FRAGMENTO DEL TEXTO:
Los mismos desafíos diez años después del 11-S


Lo siento. Voy a incurrir en el vicio de las efemérides. Estos días se va a mirar la primera década del siglo XXI desde la óptica de los atentados del 11 de septiembre de 2001. Y no me resisto a añadir mi voz a este ruido universal.

Mi idea es muy simple. Los atentados y lo que siguió no han sido más que una distracción de los grandes desafíos globales que afrontamos en esta primera parte del siglo.

A las 14:45 de aquel día hablaba por teléfono con un colega húngaro para organizar en su país el rodaje de una parte del reportaje de En Portada dedicada a la ampliación de la Unión Europea (“La Europa que viene” se llamó). Ni que decir que dejamos la conversación y nos entregamos desconcertados y fascinados al seguimiento informativo del acontecimiento. Lo cuento porque en algún momento se pensó suspender la producción del reportaje previsto, porque parecía que hablar de un tema como la ampliación de la Unión Europea estaba fuera de lugar. Afortunadamente el reportaje se hizo y la ampliación también. Europa se dividió desde Washington en la nueva y la vieja Europa. La cuña no hizo sino debilitar el proyecto europeo, pero desde luego ni Rumsfeld ni Bush son responsables de las dificultades que hoy vivimos. El euro y la ampliación, indudables saltos adelante, llevaban en su seno tan potentes contradicciones que tenían que estallar tarde o temprano, con o sin 11-S, con o sin guerra de Irak.

REGISTROS:
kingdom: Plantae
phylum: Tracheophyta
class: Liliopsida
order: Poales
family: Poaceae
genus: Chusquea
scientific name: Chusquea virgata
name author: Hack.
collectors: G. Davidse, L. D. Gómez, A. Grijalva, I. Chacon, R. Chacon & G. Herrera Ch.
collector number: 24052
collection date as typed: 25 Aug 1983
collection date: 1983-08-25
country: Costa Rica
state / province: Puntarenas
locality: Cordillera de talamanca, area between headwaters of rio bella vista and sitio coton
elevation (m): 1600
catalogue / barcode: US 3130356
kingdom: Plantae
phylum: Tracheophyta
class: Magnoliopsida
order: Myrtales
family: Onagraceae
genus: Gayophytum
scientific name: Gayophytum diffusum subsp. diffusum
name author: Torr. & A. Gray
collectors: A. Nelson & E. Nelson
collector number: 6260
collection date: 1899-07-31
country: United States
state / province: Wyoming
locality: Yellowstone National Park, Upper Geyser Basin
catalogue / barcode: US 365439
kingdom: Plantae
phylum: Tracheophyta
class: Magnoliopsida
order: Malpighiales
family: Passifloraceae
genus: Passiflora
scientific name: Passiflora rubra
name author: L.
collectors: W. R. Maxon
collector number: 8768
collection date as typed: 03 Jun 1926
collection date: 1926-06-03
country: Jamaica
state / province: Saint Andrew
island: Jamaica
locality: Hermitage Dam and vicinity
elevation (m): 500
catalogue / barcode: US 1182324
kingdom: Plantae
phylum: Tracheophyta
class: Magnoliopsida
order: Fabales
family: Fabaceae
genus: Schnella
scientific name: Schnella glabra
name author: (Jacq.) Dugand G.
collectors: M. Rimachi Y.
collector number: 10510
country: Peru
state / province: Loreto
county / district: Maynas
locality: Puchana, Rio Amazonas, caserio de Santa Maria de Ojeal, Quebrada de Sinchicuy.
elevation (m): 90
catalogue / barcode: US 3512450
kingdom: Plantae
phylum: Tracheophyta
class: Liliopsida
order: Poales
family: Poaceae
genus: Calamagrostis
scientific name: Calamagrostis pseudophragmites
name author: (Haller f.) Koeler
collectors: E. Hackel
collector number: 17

TAREA 1:
En el artículo sobre el 11-S, ¿por qué se cuenta la llamada con el colega húngaro? Explícalo en una o dos frases.
TAREA 2:
Responde con datos del artículo sobre el 11-S:
(a) ¿A qué hora fue la llamada telefónica de aquel día?
(b) ¿Qué nombre tuvo el reportaje de En Portada sobre la ampliación de la Unión Europea?
(c) Según la idea principal del artículo, ¿qué han sido los atentados y lo que siguió?
TAREA 3:
Prosigue el artículo sobre el 11-S a partir de su última frase.

RESPUESTA 1:
Se cuenta porque en algún momento se pensó en suspender el reportaje previsto sobre la ampliación de la Unión Europea. Parecía que hablar de ese tema estaba fuera de lugar.

RESPUESTA 2:
(a) A las 14:45.
(b) "La Europa que viene".
(c) Nada más que una distracción de los grandes desafíos globales de esta primera parte del siglo.

RESPUESTA 3:
Cuando regresé de aquel viaje encontré algunas modificaciones de mobiliario en la redacción. A mi comentario espontáneo -¡Cómo ha cambiado ésto”- un directivo de TVE que andaba por allí me apostilló: “ha cambiado y han cambiado muchas cosas; el mundo ha cambiado”.

Ese era el espíritu, el mundo ha cambiado y las viejas reglas de la civilización ya no sirven. O dicho de manera castiza, dejémonos de las gilipolleces de los derechos humanos.

En el otoño del 20o1 apenas barruntábamos lo que se nos venía encima, no ya violaciones sistemáticas de los derechos humanos, sino el intento de revertir todo el desarrollo civilizatorio del último medio siglo. La foto del trío de las Azores fue el icono de ese proyecto. Y las fotos de Abu Ghraib su reverso icónico. The War on Terror de Bush y sus mamporreros mediáticos fue un gran fiasco. Con Obama pensamos que se revertía completamente aquella tendencia, pero  no ha podido o no ha querido terminar como prometió con una de sus manifestaciones más infames, Guantánamo. Y para colmo, el broche final de la ejecución extrajudicial de Bin Laden.

Hemos recuperado el relato de los derechos humanos, pero, una vez más, cada cual lo manipula a su conveniencia. Pero al menos no se cuestionan de modo radical las viejas reglas de la civilización.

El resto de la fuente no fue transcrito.